Task 004: Accelerating Memory Augmented Neural Networks

Event Date: November 14, 2019
Time: 2:00pm ET/ 11:00am PT
Priority: No
School or Program: Electrical and Computer Engineering
College Calendar: Show
Jacob Stevens, Purdue University
Accelerating Memory Augmented Neural Networks


Memory-augmented neural networks (MANNs) -- which augment a traditional Deep Neural Network (DNN) with an external, differentiable memory -- are emerging as a promising direction in machine learning. MANNs have been shown to achieve one-shot learning and complex cognitive capabilities that are well beyond those of classical DNNs.
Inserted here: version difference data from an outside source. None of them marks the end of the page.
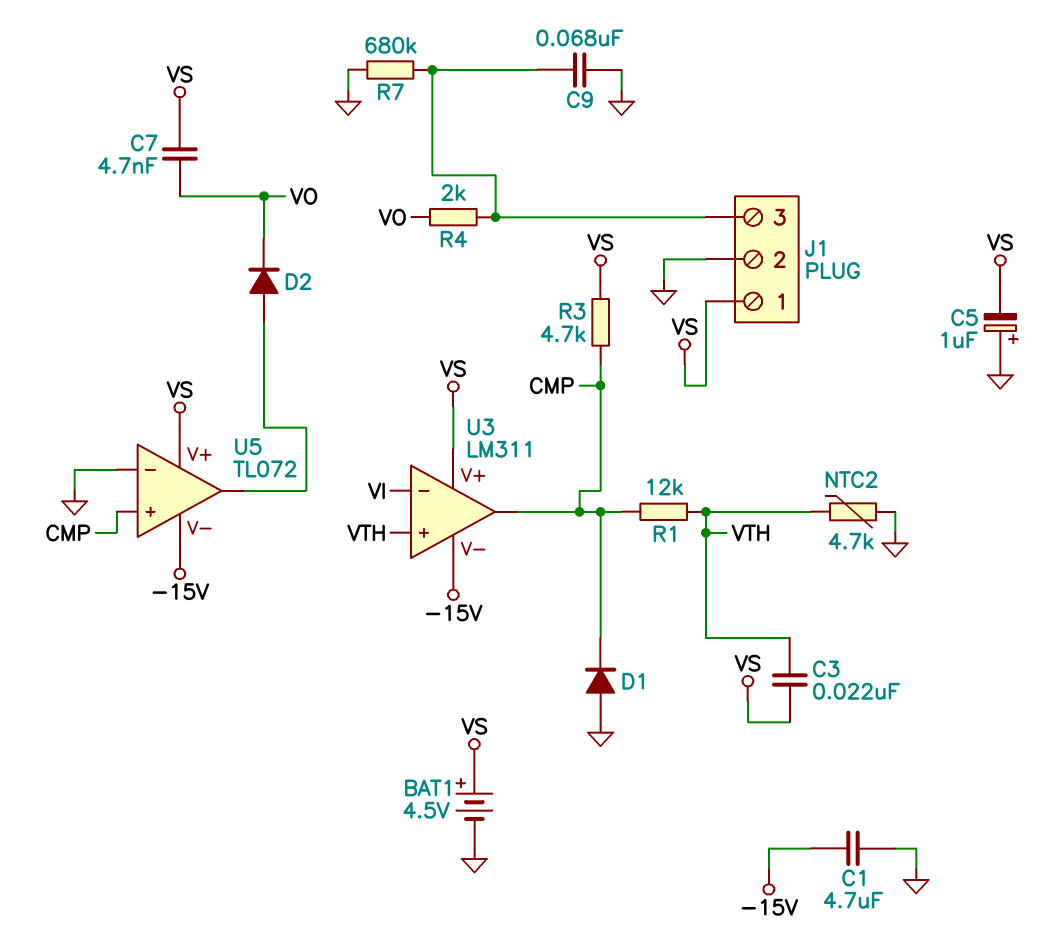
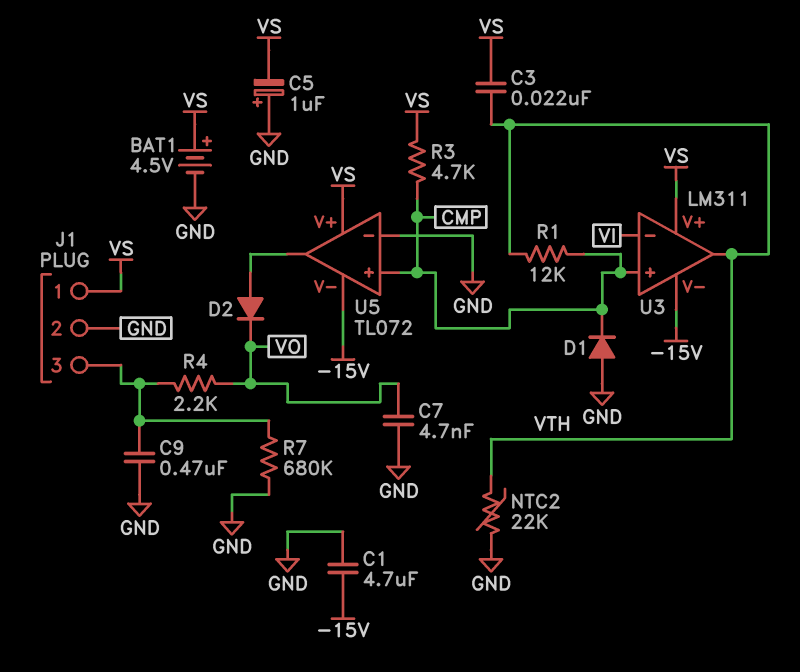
C7: 4.7nF (VO, VS) -> 4.7nF (GND, VO)
C9: 68nF (GND, J1/3) -> 470nF (GND, J1/3)
NTC2: 4.7k (GND, VTH) -> 22k (GND, VTH)
R4: 2k (J1/3, VO) -> 2.2k (J1/3, VO)
U3 pin in+: VTH -> CMP
U3 pin out: CMP -> VTH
In addition to introducing new capabilities, MANNs also introduce new computational challenges not present in traditional DNNs, such as a much lower compute-to-memory-access ration and non-reductive element-wise operations. To address these new challenges, we propose two inference accelerators: X-MANN and Manna. X-MANN is a Post-CMOS accelerator that leverages the intrinsic ability of resistive crossbars to efficiently execute differentiable memory operations in-memory. Manna, on the other hand is a CMOS-based accelerator and takes a full-system approach, specializing the architecture for all the kernels present in MANNs and thereby avoiding bottlenecks that emerge when greatly accelerating only part of the workload. We evaluate both accelerators by developing a detailed architectural simulator with timing and power models calibrated through synthesis and circuit simulation. Across a suite of benchmarks, X-MANN results in an average 35x reduction in latency with average energy improvements of 120x. Similarly, Manna demonstrates average speedups of 39x with average energy improvements of 122x over an NVIDIA 1080-Ti Pascal GPU.
Jacob Stevens is a PhD student studying Computer Engineering at Purdue University, advised by Dr. Anand Raghunathan. Jacob also received his bachelor's degree in Computer Engineering from Purdue University. His research focuses on the new computation challenges posed by emerging neural algorithms such as memory-augmented neural networks.